● Ausgewählter Abschnitt:
# # #
Hinlaenglich bekannt duerfte die Tatsache sein, dass die 
Attraktivitaet der Oeffentlichen Verkehrsmittel durch 
Intervallverlaengerungen und zusaetzliche Umsteigevorgaenge deutlich 
faellt. Umso erstaunlicher ist der Umstand, dass begleitend zur 
Verlaengerung der U2 und des 26er die Intervalle wichtiger bestehender 
U-Bahnzubringer teils drastisch verlaengert werden. Ein Beispiel ist 
der 23A (ab 5.10.2013 auf fast identischer Strecke 22A), dessen 
Intervalle ueber den gesamten Tag annaehernd verdoppelt werden. 
Konnten sich "Nachtschwaermer" bisher bis 00:30 vom Kagraner Platz 
Richtung Hirschstetten bis 00:30 auf ein 15 Minutenintervall 
verlassen, so muessen sie jetzt bereits ab 22:30 mit einem 30 
Minutenintervall vorlieb nehmen. Und Wochenend- und Feiertags konnte 
die U1 im 10 Minutentakt erreicht werden, ab 5.10.2013 gibt es hier 
nur mehr ein 20-30 Minutenintervall, und das ganztaegig. Falls die 
Attraktivierung des oeffentlichen Verkehrs wirklich vorrangiges 
politisches Ziel ist, so scheint hier eine semantische Verwirrung mit 
dem Begriff "Attraktivierung" vorzuliegen. Vielmehr scheint diese 
Massnahme angetan zu sein, Leute vom Bus ins Auto zu treiben, denn wer 
wuerde sich die Strapaze antun und 20 oder gar 30 Minuten auf den 
Folgebus zu warten, falls er/sie geringfuegig zu spaet ist und vom 
vorherigen Bus nur mehr die Ruecklichter sieht?
Werner Schandl von der BI Hirstetten-retten: "Es sieht wirklich so 
aus, als wuerde die Attraktivitaet der Oeffis kurz gehalten um der 
Betoniererfraktion (den Autofahrerparteien) nicht das Wasser fuer ihre 
Transitschneisen abzugraben."
MIV statt Oeffi
Immer noch sind zwei Autobahntransitachsen geplant:
Ost-West: Von der bestehenden A23 auf eine - in Autobahndimensionen 
ausgebaute - "Stadtstrasse", weiter auf einer Spange Flugfeld Aspern, 
bis auf eine Marchfeldschnellstrasse Richtung Ukraine.
Und Nord - Sued: Lobau-Autobahn und A5 als Teil der TEN Nr. 25 (Trans 
European Networks) nach Danzig and der Ostsee.
# # #
● Arbeitsanweisungen:
(a) Wiederhole aus dem ausgewählten Abschnitt den Wortlaut zwischen „MIV statt Oeffi“ und „Marchfeldschnellstrasse Richtung Ukraine.“, beide Stellen eingeschlossen.
(b) Nenne alle Linien des öffentlichen Verkehrs, die im ausgewählten Abschnitt erwähnt werden.
(c) Ab welcher Uhrzeit müssen Fahrgäste vom Kagraner Platz Richtung Hirschstetten laut dem ausgewählten Abschnitt nun mit einem 30-Minuten-Intervall auskommen?
# # #
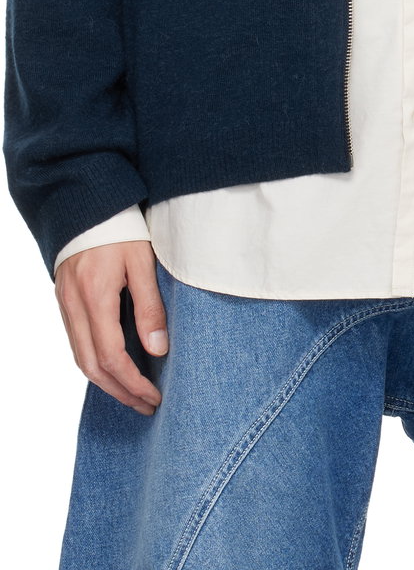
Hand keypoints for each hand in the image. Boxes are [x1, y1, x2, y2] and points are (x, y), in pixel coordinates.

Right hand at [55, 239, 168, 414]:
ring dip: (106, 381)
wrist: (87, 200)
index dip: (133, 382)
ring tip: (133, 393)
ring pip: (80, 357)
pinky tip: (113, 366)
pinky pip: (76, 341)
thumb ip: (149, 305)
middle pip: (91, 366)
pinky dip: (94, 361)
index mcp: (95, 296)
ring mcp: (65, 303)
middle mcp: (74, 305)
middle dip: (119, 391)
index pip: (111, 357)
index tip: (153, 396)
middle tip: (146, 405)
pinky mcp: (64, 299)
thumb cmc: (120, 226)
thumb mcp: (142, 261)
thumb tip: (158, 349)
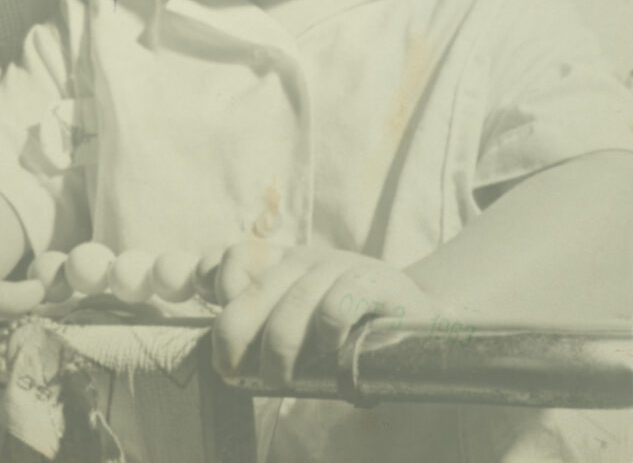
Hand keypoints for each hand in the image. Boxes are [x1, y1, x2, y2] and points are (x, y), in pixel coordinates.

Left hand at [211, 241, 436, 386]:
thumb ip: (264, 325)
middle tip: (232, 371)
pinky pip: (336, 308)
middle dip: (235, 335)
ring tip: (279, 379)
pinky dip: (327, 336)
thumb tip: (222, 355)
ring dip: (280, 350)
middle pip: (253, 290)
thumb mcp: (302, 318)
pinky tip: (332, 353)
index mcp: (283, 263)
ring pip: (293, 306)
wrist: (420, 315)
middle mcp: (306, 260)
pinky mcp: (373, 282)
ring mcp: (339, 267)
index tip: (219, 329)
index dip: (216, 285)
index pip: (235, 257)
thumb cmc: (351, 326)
# # #
● Antworten je Aufgabe:
(a)
MIV statt Oeffi
Immer noch sind zwei Autobahntransitachsen geplant:
Ost-West: Von der bestehenden A23 auf eine - in Autobahndimensionen 
ausgebaute - "Stadtstrasse", weiter auf einer Spange Flugfeld Aspern, 
bis auf eine Marchfeldschnellstrasse Richtung Ukraine.

(b) U2, 26er, 23A, 22A, U1

(c) Bereits ab 22:30.